**Consigne 1**
Recopiez le passage de l'article sur le rassemblement rue de Charonne, en commençant aux mots « Un double choc » et en vous arrêtant après « contactée par téléphone. ».

**Extrait du texte**

* * *

Il est 17h30 passé, la nuit vient de tomber, une petite foule se presse devant le 92 rue de Charonne, la terrasse du café La Belle Équipe, prise pour cible dans la nuit du 13 novembre. Dans un coin, des Tunisiens discutent entre eux. Les associations de Tunisiens de France ont appelé à un rassemblement en mémoire de Halima et Houda Saâdi.
Un double choc
Avant les attaques de Paris, un jeune berger de 16 ans est égorgé en Tunisie à Jelma dans le gouvernorat de Sidi Bouzid par des extrémistes. " Nous étions à l’Assemblée et nous avons appris vers 18h le drame", raconte Sayida Ounissi, députée Ennahdha des Tunisiens en France, contactée par téléphone.
"C’était un enfant et la façon dont il est mort a touché tout le pays".

* * *

**Extraits de données**
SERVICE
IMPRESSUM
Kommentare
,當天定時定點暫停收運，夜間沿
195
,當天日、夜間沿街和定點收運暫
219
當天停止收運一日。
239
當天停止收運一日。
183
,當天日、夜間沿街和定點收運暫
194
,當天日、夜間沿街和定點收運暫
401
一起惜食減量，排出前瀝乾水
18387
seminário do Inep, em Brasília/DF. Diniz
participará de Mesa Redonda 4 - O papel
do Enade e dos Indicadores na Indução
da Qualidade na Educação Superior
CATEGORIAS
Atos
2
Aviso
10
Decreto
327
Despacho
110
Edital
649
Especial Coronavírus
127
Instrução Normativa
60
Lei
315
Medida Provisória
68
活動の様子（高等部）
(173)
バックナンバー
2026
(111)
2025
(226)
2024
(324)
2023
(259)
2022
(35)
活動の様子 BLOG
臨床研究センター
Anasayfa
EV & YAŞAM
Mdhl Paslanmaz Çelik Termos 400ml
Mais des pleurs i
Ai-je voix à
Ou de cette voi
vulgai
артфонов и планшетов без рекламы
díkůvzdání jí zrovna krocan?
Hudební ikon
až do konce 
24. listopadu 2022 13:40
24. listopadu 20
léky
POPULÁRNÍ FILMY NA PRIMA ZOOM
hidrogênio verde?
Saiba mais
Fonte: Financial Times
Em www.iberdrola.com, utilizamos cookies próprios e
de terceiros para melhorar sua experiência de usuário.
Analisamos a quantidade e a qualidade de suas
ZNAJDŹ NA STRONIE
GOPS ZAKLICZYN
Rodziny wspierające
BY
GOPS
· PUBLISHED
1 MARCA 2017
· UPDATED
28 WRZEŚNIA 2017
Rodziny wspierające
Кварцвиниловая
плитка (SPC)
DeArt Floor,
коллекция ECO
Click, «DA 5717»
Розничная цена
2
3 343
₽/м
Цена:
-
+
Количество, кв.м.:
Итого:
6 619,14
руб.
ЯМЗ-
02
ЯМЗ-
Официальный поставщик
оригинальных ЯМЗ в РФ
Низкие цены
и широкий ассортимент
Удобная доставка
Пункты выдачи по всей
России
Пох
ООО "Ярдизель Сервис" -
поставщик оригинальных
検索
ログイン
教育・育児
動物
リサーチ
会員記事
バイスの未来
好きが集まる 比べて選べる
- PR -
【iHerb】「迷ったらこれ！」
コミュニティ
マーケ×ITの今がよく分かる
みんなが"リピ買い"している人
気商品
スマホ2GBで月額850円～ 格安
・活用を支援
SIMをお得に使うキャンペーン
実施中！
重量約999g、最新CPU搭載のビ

* * *

**Consigne 2**
Reproduisez l'ensemble des enregistrements en remplaçant « Rodziny wspierające » par « Rodziny zastępcze » et en laissant tout le reste inchangé.

**Réponse 1**
Un double choc
Avant les attaques de Paris, un jeune berger de 16 ans est égorgé en Tunisie à Jelma dans le gouvernorat de Sidi Bouzid par des extrémistes. " Nous étions à l’Assemblée et nous avons appris vers 18h le drame", raconte Sayida Ounissi, députée Ennahdha des Tunisiens en France, contactée par téléphone.

**Réponse 2**
SERVICE
IMPRESSUM
Kommentare
,當天定時定點暫停收運，夜間沿
195
,當天日、夜間沿街和定點收運暫
219
當天停止收運一日。
239
當天停止收運一日。
183
,當天日、夜間沿街和定點收運暫
194
,當天日、夜間沿街和定點收運暫
401
一起惜食減量，排出前瀝乾水
18387
seminário do Inep, em Brasília/DF. Diniz
participará de Mesa Redonda 4 - O papel
do Enade e dos Indicadores na Indução
da Qualidade na Educação Superior
CATEGORIAS
Atos
2
Aviso
10
Decreto
327
Despacho
110
Edital
649
Especial Coronavírus
127
Instrução Normativa
60
Lei
315
Medida Provisória
68
活動の様子（高等部）
(173)
バックナンバー
2026
(111)
2025
(226)
2024
(324)
2023
(259)
2022
(35)
活動の様子 BLOG
臨床研究センター
Anasayfa
EV & YAŞAM
Mdhl Paslanmaz Çelik Termos 400ml
Mais des pleurs i
Ai-je voix à
Ou de cette voi
vulgai
артфонов и планшетов без рекламы
díkůvzdání jí zrovna krocan?
Hudební ikon
až do konce 
24. listopadu 2022 13:40
24. listopadu 20
léky
POPULÁRNÍ FILMY NA PRIMA ZOOM
hidrogênio verde?
Saiba mais
Fonte: Financial Times
Em www.iberdrola.com, utilizamos cookies próprios e
de terceiros para melhorar sua experiência de usuário.
Analisamos a quantidade e a qualidade de suas
ZNAJDŹ NA STRONIE
GOPS ZAKLICZYN
Rodziny zastępcze
BY
GOPS
· PUBLISHED
1 MARCA 2017
· UPDATED
28 WRZEŚNIA 2017
Rodziny zastępcze
Кварцвиниловая
плитка (SPC)
DeArt Floor,
коллекция ECO
Click, «DA 5717»
Розничная цена
2
3 343
₽/м
Цена:
-
+
Количество, кв.м.:
Итого:
6 619,14
руб.
ЯМЗ-
02
ЯМЗ-
Официальный поставщик
оригинальных ЯМЗ в РФ
Низкие цены
и широкий ассортимент
Удобная доставка
Пункты выдачи по всей
России
Пох
ООО "Ярдизель Сервис" -
поставщик оригинальных
検索
ログイン
教育・育児
動物
リサーチ
会員記事
バイスの未来
好きが集まる 比べて選べる
- PR -
【iHerb】「迷ったらこれ！」
コミュニティ
マーケ×ITの今がよく分かる
みんなが"リピ買い"している人
気商品
スマホ2GBで月額850円～ 格安
・活用を支援
SIMをお得に使うキャンペーン
実施中！
重量約999g、最新CPU搭載のビ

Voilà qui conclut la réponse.